■ Job item ■
Word for word, retype the records below.

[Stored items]
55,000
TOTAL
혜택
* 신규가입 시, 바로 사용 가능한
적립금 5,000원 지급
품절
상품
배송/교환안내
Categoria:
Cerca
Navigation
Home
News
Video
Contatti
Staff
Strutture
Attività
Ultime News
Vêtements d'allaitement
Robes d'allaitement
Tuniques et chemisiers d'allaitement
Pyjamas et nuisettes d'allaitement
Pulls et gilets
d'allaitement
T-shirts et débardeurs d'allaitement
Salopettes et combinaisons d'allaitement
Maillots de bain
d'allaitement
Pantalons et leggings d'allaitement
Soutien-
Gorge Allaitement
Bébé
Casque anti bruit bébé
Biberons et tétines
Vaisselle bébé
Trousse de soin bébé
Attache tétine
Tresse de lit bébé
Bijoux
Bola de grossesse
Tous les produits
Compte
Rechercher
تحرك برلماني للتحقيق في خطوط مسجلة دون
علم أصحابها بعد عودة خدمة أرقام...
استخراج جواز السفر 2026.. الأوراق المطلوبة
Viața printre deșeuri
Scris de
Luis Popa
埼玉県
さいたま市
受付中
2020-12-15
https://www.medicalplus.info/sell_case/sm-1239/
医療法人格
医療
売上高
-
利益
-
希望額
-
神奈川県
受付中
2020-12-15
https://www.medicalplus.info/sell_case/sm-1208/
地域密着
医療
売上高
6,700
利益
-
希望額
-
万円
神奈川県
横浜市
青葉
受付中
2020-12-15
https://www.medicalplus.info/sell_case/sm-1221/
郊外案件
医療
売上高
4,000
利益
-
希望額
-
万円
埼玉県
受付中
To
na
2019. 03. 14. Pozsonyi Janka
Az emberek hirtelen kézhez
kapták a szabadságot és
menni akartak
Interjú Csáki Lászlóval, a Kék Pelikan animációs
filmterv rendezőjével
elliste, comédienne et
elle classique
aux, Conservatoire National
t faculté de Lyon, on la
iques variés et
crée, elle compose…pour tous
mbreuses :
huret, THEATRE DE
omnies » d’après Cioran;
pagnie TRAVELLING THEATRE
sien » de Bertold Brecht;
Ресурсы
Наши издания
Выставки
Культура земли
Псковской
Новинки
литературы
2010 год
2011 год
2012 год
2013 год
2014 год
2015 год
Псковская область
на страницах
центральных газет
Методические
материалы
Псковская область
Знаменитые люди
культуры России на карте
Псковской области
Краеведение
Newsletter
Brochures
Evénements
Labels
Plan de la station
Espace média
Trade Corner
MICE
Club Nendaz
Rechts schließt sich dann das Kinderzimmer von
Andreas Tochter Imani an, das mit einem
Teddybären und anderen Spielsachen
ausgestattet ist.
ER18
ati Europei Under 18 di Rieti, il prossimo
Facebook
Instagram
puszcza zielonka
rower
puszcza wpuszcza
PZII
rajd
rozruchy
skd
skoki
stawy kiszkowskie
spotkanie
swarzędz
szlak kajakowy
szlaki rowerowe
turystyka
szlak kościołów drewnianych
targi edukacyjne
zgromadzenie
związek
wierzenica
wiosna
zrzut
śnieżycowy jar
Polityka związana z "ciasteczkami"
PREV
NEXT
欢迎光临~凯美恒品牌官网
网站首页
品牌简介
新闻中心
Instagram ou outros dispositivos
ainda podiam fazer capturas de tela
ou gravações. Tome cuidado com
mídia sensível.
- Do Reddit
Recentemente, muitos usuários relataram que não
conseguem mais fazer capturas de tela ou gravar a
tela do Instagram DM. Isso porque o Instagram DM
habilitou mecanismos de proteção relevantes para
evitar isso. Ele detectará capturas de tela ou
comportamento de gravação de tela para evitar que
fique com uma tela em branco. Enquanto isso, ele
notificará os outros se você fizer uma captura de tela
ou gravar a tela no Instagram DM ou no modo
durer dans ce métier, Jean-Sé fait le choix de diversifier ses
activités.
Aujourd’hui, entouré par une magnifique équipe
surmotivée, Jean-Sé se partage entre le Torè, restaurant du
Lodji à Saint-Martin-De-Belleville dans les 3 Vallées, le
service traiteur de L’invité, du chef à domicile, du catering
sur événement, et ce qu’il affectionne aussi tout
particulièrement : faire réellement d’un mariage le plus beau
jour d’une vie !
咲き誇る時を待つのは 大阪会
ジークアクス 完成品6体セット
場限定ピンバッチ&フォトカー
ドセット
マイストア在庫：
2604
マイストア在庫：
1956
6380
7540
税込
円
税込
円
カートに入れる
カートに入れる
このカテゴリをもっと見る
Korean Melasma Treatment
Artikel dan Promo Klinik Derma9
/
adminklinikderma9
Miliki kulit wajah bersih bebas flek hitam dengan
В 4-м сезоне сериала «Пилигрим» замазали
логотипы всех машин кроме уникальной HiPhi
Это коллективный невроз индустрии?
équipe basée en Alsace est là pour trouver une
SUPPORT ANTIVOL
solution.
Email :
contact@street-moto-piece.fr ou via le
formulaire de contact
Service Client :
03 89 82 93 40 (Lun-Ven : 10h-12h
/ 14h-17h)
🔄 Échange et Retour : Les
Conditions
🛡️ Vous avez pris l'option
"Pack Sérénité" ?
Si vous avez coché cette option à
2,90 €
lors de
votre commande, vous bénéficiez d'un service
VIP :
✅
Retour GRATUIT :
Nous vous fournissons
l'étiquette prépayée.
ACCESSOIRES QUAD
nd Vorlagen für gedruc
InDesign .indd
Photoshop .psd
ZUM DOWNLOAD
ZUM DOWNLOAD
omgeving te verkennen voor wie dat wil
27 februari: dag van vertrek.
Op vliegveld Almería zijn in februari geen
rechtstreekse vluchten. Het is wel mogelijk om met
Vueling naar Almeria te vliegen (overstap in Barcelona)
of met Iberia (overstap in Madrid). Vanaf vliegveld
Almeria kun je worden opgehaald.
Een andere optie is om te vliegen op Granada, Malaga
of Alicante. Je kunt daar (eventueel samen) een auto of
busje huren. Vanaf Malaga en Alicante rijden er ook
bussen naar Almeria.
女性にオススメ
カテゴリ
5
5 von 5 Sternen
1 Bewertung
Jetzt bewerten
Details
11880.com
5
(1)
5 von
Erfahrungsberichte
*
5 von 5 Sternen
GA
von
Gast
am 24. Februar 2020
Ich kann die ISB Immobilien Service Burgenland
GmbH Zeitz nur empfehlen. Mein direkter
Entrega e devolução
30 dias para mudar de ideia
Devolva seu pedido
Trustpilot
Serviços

■ Task result ■
55,000
TOTAL
혜택
* 신규가입 시, 바로 사용 가능한
적립금 5,000원 지급
품절
상품
배송/교환안내
Categoria:
Cerca
Navigation
Home
News
Video
Contatti
Staff
Strutture
Attività
Ultime News
Vêtements d'allaitement
Robes d'allaitement
Tuniques et chemisiers d'allaitement
Pyjamas et nuisettes d'allaitement
Pulls et gilets
d'allaitement
T-shirts et débardeurs d'allaitement
Salopettes et combinaisons d'allaitement
Maillots de bain
d'allaitement
Pantalons et leggings d'allaitement
Soutien-
Gorge Allaitement
Bébé
Casque anti bruit bébé
Biberons et tétines
Vaisselle bébé
Trousse de soin bébé
Attache tétine
Tresse de lit bébé
Bijoux
Bola de grossesse
Tous les produits
Compte
Rechercher
تحرك برلماني للتحقيق في خطوط مسجلة دون
علم أصحابها بعد عودة خدمة أرقام...
استخراج جواز السفر 2026.. الأوراق المطلوبة
Viața printre deșeuri
Scris de
Luis Popa
埼玉県
さいたま市
受付中
2020-12-15
https://www.medicalplus.info/sell_case/sm-1239/
医療法人格
医療
売上高
-
利益
-
希望額
-
神奈川県
受付中
2020-12-15
https://www.medicalplus.info/sell_case/sm-1208/
地域密着
医療
売上高
6,700
利益
-
希望額
-
万円
神奈川県
横浜市
青葉
受付中
2020-12-15
https://www.medicalplus.info/sell_case/sm-1221/
郊外案件
医療
売上高
4,000
利益
-
希望額
-
万円
埼玉県
受付中
To
na
2019. 03. 14. Pozsonyi Janka
Az emberek hirtelen kézhez
kapták a szabadságot és
menni akartak
Interjú Csáki Lászlóval, a Kék Pelikan animációs
filmterv rendezőjével
elliste, comédienne et
elle classique
aux, Conservatoire National
t faculté de Lyon, on la
iques variés et
crée, elle compose…pour tous
mbreuses :
huret, THEATRE DE
omnies » d’après Cioran;
pagnie TRAVELLING THEATRE
sien » de Bertold Brecht;
Ресурсы
Наши издания
Выставки
Культура земли
Псковской
Новинки
литературы
2010 год
2011 год
2012 год
2013 год
2014 год
2015 год
Псковская область
на страницах
центральных газет
Методические
материалы
Псковская область
Знаменитые люди
культуры России на карте
Псковской области
Краеведение
Newsletter
Brochures
Evénements
Labels
Plan de la station
Espace média
Trade Corner
MICE
Club Nendaz
Rechts schließt sich dann das Kinderzimmer von
Andreas Tochter Imani an, das mit einem
Teddybären und anderen Spielsachen
ausgestattet ist.
ER18
ati Europei Under 18 di Rieti, il prossimo
Facebook
Instagram
puszcza zielonka
rower
puszcza wpuszcza
PZII
rajd
rozruchy
skd
skoki
stawy kiszkowskie
spotkanie
swarzędz
szlak kajakowy
szlaki rowerowe
turystyka
szlak kościołów drewnianych
targi edukacyjne
zgromadzenie
związek
wierzenica
wiosna
zrzut
śnieżycowy jar
Polityka związana z "ciasteczkami"
PREV
NEXT
欢迎光临~凯美恒品牌官网
网站首页
品牌简介
新闻中心
Instagram ou outros dispositivos
ainda podiam fazer capturas de tela
ou gravações. Tome cuidado com
mídia sensível.
- Do Reddit
Recentemente, muitos usuários relataram que não
conseguem mais fazer capturas de tela ou gravar a
tela do Instagram DM. Isso porque o Instagram DM
habilitou mecanismos de proteção relevantes para
evitar isso. Ele detectará capturas de tela ou
comportamento de gravação de tela para evitar que
fique com uma tela em branco. Enquanto isso, ele
notificará os outros se você fizer uma captura de tela
ou gravar a tela no Instagram DM ou no modo
durer dans ce métier, Jean-Sé fait le choix de diversifier ses
activités.
Aujourd’hui, entouré par une magnifique équipe
surmotivée, Jean-Sé se partage entre le Torè, restaurant du
Lodji à Saint-Martin-De-Belleville dans les 3 Vallées, le
service traiteur de L’invité, du chef à domicile, du catering
sur événement, et ce qu’il affectionne aussi tout
particulièrement : faire réellement d’un mariage le plus beau
jour d’une vie !
咲き誇る時を待つのは 大阪会
ジークアクス 完成品6体セット
場限定ピンバッチ&フォトカー
ドセット
マイストア在庫：
2604
マイストア在庫：
1956
6380
7540
税込
円
税込
円
カートに入れる
カートに入れる
このカテゴリをもっと見る
Korean Melasma Treatment
Artikel dan Promo Klinik Derma9
/
adminklinikderma9
Miliki kulit wajah bersih bebas flek hitam dengan
В 4-м сезоне сериала «Пилигрим» замазали
логотипы всех машин кроме уникальной HiPhi
Это коллективный невроз индустрии?
équipe basée en Alsace est là pour trouver une
SUPPORT ANTIVOL
solution.
Email :
contact@street-moto-piece.fr ou via le
formulaire de contact
Service Client :
03 89 82 93 40 (Lun-Ven : 10h-12h
/ 14h-17h)
🔄 Échange et Retour : Les
Conditions
🛡️ Vous avez pris l'option
"Pack Sérénité" ?
Si vous avez coché cette option à
2,90 €
lors de
votre commande, vous bénéficiez d'un service
VIP :
✅
Retour GRATUIT :
Nous vous fournissons
l'étiquette prépayée.
ACCESSOIRES QUAD
nd Vorlagen für gedruc
InDesign .indd
Photoshop .psd
ZUM DOWNLOAD
ZUM DOWNLOAD
omgeving te verkennen voor wie dat wil
27 februari: dag van vertrek.
Op vliegveld Almería zijn in februari geen
rechtstreekse vluchten. Het is wel mogelijk om met
Vueling naar Almeria te vliegen (overstap in Barcelona)
of met Iberia (overstap in Madrid). Vanaf vliegveld
Almeria kun je worden opgehaald.
Een andere optie is om te vliegen op Granada, Malaga
of Alicante. Je kunt daar (eventueel samen) een auto of
busje huren. Vanaf Malaga en Alicante rijden er ook
bussen naar Almeria.
女性にオススメ
カテゴリ
5
5 von 5 Sternen
1 Bewertung
Jetzt bewerten
Details
11880.com
5
(1)
5 von
Erfahrungsberichte
*
5 von 5 Sternen
GA
von
Gast
am 24. Februar 2020
Ich kann die ISB Immobilien Service Burgenland
GmbH Zeitz nur empfehlen. Mein direkter
Entrega e devolução
30 dias para mudar de ideia
Devolva seu pedido
Trustpilot
Serviços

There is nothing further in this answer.